[Data to process — start]

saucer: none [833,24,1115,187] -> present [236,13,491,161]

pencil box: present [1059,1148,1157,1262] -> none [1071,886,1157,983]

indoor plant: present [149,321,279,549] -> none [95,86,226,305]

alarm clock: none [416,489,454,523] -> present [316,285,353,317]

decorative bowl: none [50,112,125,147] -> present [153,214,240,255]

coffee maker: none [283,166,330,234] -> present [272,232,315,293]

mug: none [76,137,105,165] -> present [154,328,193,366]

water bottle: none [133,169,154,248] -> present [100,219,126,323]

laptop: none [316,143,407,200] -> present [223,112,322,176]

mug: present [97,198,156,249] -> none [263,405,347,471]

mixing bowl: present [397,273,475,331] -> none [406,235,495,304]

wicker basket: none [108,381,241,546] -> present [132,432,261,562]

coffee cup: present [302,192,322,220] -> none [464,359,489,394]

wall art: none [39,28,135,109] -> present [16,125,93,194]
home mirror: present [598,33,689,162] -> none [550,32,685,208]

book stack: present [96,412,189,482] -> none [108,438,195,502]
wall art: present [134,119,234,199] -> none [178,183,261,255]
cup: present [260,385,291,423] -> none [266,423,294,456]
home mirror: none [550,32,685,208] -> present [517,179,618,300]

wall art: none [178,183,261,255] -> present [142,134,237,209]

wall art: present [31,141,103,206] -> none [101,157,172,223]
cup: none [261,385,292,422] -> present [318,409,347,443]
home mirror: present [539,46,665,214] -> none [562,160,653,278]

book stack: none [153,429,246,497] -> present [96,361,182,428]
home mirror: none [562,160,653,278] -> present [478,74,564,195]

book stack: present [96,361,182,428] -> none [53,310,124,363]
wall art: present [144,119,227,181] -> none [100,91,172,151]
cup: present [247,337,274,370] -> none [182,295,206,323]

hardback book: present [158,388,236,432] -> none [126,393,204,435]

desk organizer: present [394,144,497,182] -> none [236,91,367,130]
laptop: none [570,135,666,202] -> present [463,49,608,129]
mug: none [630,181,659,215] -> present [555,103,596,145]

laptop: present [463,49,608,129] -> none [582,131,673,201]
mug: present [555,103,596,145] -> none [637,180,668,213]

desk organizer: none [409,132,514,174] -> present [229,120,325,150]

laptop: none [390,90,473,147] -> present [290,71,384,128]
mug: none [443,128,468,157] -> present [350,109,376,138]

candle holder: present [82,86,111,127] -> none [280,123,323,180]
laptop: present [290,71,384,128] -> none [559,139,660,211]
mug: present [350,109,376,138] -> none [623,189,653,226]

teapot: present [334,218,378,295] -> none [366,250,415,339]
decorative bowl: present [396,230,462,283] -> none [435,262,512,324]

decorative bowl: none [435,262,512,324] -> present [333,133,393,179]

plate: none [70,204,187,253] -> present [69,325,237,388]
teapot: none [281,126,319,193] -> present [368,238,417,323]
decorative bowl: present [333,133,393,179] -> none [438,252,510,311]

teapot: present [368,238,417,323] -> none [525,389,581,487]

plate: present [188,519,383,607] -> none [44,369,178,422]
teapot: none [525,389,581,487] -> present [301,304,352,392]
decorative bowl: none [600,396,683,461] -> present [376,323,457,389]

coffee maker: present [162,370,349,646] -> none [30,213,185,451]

[Data to process — finish]

> _Task requirements_
Every line that holds the word "organizer" should be copied from the records.

> _Result_
desk organizer: present [394,144,497,182] -> none [236,91,367,130]
desk organizer: none [409,132,514,174] -> present [229,120,325,150]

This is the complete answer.